日刊工業新聞 1993年(平成5年)2月4日 木曜日

ブラインド超音波洗浄機 レンタルのFC展開
トータル・サービス

トータル・サービス(東京都新宿区西新宿7の5の10,社長山口恭一氏、電話03・3363・1155)は、ブラインドや換気扇などを超音波で洗浄する専用洗浄機「ブラインド・マジック」をレンタル方式で、近く全国フランチャイズチェーン(FC)の本格展開に乗り出す。同機は米国ビジネス・コンセプト社が開発したものを日本向けに改良したもので、トータル・サービスが日本での独占販売契約を結んでいる。92年、国内での販売を開始したところ、買い取りよりもレンタル形式のFC展開を希望する顧客が多い点に着目、事業の展開方法を変更した。これにより同社は掃除代行、木材クリーニング、外壁クリーニングに続く4つ目の事業を推進することになる。
「ブラインド・マジック」はワゴン車で移動可能の2槽(そう)タンク内で、超音波の波動と洗剤、お湯を使い、現場で洗浄作業をする。ブラインドのほか、換気扇や空調フィルター、照明器具のカバーなども洗える。タンク外底部に取り付けたトランスデューサー(超音波発生装置)とジェネレーター(変換装置)の稼働によって、水槽内に40-90キロヘルツの超音波の波動を発生させ、その波動が水の粒子を圧縮、破裂して微細な真空気泡を作り、この真空気泡が落ちにくい汚れを取り除く仕組み。同機は洗浄からリンス、補助洗浄までの作業がブラインド1本あたり3-4分ですむ。
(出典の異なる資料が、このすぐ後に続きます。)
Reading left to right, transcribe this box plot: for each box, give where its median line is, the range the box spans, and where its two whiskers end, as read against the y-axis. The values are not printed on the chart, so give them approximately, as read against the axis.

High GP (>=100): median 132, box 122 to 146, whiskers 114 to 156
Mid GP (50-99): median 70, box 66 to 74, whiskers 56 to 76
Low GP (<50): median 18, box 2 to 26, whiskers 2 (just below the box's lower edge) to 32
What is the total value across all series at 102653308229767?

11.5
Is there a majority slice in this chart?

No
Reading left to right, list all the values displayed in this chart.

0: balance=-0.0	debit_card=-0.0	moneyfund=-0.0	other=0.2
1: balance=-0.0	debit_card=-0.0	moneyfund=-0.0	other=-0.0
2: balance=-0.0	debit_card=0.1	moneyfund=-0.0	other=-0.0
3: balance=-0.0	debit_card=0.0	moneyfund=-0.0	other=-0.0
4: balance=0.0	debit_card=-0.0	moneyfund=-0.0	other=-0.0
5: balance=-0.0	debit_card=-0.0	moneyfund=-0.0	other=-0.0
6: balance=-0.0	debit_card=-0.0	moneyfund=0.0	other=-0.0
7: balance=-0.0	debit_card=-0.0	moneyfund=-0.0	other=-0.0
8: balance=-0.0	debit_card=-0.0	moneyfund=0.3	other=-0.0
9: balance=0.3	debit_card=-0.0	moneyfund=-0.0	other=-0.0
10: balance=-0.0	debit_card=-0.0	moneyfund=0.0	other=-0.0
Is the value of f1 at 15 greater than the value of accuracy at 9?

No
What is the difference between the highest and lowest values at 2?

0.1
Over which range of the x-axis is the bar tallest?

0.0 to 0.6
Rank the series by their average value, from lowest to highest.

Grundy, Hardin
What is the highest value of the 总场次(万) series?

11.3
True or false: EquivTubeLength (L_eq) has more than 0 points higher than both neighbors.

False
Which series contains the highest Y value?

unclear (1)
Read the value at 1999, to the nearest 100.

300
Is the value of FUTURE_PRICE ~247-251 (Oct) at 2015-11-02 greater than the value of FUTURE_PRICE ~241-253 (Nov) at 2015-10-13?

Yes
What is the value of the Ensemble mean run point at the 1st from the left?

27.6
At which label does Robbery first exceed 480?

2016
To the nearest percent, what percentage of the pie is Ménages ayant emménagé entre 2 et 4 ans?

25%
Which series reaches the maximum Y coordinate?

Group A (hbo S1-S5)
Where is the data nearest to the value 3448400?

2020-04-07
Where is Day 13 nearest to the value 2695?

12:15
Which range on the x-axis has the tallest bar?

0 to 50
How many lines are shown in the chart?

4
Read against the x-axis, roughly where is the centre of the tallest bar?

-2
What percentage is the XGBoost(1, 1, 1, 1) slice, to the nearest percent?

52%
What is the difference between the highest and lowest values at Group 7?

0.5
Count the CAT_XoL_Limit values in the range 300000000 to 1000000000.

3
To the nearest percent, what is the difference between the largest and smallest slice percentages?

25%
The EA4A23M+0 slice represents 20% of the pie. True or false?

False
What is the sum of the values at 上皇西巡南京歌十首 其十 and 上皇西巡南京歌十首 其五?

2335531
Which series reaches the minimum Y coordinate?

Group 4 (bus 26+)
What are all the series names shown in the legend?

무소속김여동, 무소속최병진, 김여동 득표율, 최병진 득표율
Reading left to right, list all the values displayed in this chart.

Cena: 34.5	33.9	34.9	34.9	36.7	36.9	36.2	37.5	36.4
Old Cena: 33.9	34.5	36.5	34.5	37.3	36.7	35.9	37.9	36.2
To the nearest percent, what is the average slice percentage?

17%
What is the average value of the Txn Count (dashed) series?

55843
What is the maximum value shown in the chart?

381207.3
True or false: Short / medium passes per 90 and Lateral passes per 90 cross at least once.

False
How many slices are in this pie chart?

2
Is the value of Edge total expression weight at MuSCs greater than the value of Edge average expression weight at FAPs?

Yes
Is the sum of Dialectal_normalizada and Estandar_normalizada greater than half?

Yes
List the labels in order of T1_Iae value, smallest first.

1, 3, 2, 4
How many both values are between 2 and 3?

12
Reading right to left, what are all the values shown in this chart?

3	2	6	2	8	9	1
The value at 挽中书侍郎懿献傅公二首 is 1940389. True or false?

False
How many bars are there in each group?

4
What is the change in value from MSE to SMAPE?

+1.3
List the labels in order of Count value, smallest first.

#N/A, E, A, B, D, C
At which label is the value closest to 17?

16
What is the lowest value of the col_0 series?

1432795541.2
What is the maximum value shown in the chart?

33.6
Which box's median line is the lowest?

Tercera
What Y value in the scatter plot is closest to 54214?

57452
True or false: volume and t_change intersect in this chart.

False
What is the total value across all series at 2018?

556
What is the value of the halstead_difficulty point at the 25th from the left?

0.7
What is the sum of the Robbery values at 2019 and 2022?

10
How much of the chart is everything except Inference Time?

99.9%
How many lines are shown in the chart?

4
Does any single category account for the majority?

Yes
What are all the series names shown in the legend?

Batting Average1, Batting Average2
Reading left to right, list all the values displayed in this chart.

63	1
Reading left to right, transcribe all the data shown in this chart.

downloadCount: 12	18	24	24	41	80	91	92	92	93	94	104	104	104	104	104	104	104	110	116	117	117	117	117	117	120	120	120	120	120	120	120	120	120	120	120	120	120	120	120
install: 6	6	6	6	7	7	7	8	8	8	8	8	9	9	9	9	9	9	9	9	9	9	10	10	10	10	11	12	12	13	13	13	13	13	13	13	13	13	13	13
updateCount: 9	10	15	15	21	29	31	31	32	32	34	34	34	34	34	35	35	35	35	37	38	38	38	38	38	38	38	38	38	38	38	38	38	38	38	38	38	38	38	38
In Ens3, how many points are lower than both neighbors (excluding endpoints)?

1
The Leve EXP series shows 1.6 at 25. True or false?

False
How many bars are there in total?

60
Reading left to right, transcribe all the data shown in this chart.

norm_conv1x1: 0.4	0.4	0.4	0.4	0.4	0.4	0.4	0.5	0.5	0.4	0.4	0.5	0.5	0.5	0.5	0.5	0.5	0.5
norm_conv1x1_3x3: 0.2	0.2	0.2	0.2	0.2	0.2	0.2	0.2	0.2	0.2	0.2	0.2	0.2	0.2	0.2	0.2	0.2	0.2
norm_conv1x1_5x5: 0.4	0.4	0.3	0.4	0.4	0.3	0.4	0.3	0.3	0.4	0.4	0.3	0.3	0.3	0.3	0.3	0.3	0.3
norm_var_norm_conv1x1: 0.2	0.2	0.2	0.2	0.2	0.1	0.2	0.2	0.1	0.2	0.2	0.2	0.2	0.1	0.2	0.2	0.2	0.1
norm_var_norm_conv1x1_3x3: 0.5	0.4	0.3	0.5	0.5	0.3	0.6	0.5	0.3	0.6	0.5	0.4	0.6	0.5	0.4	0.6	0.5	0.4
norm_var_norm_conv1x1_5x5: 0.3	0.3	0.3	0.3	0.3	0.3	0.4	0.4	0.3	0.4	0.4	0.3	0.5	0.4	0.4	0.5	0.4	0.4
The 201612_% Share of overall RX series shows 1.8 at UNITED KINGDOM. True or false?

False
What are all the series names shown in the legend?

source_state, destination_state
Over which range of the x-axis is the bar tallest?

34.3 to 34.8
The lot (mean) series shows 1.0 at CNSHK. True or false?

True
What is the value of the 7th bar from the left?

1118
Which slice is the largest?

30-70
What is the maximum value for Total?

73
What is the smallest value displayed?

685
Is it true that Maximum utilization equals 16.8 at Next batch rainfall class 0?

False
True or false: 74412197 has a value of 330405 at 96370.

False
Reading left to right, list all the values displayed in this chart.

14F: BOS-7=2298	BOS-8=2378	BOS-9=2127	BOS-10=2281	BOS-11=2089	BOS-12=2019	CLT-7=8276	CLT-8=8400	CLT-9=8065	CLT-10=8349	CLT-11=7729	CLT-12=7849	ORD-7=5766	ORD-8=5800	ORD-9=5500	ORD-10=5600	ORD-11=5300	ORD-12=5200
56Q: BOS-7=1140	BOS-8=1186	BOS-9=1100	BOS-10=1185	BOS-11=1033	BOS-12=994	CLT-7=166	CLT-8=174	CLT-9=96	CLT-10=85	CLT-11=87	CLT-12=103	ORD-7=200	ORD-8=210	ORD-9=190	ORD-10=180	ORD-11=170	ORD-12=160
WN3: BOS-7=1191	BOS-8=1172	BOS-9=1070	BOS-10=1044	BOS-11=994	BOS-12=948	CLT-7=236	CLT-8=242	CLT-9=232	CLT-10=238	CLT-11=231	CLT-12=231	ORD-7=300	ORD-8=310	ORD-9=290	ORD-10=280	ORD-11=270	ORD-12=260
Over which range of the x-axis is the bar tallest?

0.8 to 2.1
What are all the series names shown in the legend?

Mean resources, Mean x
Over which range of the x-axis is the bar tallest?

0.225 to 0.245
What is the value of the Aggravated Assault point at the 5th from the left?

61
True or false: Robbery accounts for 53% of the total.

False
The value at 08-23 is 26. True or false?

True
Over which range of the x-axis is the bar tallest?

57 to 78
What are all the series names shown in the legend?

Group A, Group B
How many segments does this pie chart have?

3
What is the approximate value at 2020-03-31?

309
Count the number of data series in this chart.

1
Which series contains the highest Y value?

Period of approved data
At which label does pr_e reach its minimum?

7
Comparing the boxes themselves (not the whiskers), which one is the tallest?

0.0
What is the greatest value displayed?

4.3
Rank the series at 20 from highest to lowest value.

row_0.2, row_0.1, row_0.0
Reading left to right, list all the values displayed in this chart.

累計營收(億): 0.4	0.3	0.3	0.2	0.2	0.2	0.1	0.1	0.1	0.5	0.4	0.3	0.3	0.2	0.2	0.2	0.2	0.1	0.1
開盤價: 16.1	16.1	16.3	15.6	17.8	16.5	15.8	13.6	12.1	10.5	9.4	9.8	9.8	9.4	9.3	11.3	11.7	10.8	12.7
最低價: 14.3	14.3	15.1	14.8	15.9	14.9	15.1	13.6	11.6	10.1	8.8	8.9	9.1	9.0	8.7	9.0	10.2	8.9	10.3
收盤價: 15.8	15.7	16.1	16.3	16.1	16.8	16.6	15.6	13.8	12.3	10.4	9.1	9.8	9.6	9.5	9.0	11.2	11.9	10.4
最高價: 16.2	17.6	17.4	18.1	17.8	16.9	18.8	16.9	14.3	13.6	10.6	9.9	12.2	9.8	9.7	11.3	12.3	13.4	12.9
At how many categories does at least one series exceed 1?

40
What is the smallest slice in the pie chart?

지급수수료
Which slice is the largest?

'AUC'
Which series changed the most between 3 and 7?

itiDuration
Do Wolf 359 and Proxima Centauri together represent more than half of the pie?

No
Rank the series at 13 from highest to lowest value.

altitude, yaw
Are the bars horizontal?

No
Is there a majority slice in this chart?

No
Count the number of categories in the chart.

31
当初、計画していた販売するという方法をレンタル方式のFC展開に改めたのは①1地域内での競合を防ぐ必要から、商圏エリアの確保を要望する顧客が多かった②レンタル方式だと改良機に切り替えやすい—などのため。
FCは原則として1市町村ごとにフランチャイジーを設置する。フランチャイジーには①機械の使用方法とメンテナンス②営業活動の手法③マーケティング戦略などを指導する。同社では、初年度30社、95年度75社、97年度100社のフランチャイジー加盟を見込む。売り上げ目標は、フランチャイジーと直営店合計で、94年度8億円、96年度20億円、98年度30億円に拡大させたいとしている。